- What is being asked: Rewrite the entries starting at the beginning and ending at the line that contains "2: (55, 83)", changing "images" to "frames" and keeping everything else the same.

------------------------------

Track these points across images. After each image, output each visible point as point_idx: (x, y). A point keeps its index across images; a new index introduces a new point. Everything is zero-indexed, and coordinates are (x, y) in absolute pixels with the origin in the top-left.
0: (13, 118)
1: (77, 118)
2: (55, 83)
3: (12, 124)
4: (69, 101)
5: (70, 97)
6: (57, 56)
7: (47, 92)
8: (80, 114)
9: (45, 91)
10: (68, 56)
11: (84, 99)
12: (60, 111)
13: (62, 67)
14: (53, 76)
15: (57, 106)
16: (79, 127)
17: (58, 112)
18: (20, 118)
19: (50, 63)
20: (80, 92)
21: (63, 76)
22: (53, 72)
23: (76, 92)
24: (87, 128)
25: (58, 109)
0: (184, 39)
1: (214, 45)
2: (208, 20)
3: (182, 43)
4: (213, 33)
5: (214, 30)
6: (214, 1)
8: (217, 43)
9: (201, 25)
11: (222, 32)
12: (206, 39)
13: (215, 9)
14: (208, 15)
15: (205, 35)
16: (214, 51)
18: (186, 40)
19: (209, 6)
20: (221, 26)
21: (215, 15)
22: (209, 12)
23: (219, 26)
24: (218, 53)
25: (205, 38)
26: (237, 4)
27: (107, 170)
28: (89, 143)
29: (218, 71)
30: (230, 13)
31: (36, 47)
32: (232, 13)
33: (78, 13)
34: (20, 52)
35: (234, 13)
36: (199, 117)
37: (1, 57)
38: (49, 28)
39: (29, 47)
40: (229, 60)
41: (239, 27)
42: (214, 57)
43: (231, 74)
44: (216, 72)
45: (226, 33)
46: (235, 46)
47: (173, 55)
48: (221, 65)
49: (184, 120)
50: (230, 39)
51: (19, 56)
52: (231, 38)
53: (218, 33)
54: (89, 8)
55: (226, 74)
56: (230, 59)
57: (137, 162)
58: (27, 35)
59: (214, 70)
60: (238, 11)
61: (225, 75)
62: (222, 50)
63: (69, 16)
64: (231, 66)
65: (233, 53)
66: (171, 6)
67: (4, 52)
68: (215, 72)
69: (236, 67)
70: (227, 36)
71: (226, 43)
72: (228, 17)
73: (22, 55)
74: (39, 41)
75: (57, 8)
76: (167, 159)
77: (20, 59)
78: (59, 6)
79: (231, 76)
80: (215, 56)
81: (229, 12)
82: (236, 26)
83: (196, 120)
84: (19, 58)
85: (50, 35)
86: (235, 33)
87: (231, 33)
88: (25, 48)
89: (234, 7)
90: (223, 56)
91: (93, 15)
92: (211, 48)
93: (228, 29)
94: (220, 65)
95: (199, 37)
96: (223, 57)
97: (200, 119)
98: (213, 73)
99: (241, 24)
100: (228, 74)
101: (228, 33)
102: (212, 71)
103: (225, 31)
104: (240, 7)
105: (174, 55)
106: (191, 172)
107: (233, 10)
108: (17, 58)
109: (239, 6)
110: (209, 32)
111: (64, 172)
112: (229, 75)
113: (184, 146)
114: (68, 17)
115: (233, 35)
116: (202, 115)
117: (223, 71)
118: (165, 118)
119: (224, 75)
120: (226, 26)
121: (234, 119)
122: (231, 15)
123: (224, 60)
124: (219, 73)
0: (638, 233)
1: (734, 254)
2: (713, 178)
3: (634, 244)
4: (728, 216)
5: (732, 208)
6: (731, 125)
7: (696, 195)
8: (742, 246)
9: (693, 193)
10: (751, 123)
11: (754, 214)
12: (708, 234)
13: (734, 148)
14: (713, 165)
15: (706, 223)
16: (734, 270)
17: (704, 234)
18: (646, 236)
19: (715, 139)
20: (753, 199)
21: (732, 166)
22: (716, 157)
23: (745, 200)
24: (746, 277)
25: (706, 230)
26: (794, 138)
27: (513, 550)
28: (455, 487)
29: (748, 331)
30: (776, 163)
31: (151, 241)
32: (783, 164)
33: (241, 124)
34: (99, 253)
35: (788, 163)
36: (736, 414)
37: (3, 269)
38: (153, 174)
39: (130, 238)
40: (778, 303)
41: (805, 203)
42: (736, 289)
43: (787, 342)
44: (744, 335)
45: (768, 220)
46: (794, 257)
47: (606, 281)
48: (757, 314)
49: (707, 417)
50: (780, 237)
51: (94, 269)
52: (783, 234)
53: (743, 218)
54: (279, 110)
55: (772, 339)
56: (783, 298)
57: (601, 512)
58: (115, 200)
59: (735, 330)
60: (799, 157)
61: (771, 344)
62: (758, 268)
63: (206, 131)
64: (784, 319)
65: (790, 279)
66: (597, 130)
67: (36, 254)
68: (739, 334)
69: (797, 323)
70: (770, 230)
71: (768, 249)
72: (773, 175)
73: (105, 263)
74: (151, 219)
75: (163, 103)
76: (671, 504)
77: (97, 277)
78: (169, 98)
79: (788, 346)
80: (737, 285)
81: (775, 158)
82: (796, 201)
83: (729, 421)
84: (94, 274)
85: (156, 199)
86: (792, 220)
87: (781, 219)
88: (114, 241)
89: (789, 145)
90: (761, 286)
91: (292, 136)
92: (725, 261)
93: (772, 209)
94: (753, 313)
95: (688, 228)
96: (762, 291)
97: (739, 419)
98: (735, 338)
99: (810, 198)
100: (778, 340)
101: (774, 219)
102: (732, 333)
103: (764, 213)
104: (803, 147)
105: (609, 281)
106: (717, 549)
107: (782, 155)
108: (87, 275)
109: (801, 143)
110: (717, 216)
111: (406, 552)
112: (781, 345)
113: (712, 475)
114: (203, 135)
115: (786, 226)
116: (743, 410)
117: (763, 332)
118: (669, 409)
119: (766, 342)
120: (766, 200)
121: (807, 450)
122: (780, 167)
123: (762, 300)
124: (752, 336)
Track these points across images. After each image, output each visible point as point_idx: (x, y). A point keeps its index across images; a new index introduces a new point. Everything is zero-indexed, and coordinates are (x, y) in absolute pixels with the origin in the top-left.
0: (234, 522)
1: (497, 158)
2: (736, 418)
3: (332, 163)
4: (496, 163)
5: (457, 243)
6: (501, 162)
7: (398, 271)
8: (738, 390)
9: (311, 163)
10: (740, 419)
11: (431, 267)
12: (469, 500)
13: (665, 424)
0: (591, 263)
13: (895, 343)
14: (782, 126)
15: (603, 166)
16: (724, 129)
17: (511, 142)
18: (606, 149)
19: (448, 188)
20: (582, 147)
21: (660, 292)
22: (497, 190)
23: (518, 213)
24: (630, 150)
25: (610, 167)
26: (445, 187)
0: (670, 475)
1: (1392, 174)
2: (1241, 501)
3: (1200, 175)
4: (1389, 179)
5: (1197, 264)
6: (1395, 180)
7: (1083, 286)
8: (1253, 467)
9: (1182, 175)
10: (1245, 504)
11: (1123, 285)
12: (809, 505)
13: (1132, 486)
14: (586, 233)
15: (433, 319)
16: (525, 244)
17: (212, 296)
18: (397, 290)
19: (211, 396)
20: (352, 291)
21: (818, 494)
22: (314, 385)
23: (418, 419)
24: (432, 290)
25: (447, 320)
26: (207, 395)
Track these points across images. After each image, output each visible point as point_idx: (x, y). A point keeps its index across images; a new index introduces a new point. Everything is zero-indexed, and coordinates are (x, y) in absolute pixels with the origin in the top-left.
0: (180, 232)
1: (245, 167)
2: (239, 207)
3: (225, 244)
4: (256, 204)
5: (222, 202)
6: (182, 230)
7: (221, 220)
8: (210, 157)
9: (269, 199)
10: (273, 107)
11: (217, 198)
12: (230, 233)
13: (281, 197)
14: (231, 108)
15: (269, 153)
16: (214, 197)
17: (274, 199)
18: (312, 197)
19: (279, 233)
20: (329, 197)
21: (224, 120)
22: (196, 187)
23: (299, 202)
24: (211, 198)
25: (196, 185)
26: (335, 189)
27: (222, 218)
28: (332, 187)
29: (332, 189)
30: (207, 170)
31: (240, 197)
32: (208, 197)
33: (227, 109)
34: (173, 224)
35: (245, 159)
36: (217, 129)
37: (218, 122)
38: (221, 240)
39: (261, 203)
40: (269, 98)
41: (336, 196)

------------------------------

- Exercise response:
Track these points across frames. After each image, output each visible point as point_idx: (x, y). A point keeps its index across frames; a new index introduces a new point. Everything is zero-indexed, and coordinates are (x, y) in absolute pixels with the origin in the top-left.
0: (13, 118)
1: (77, 118)
2: (55, 83)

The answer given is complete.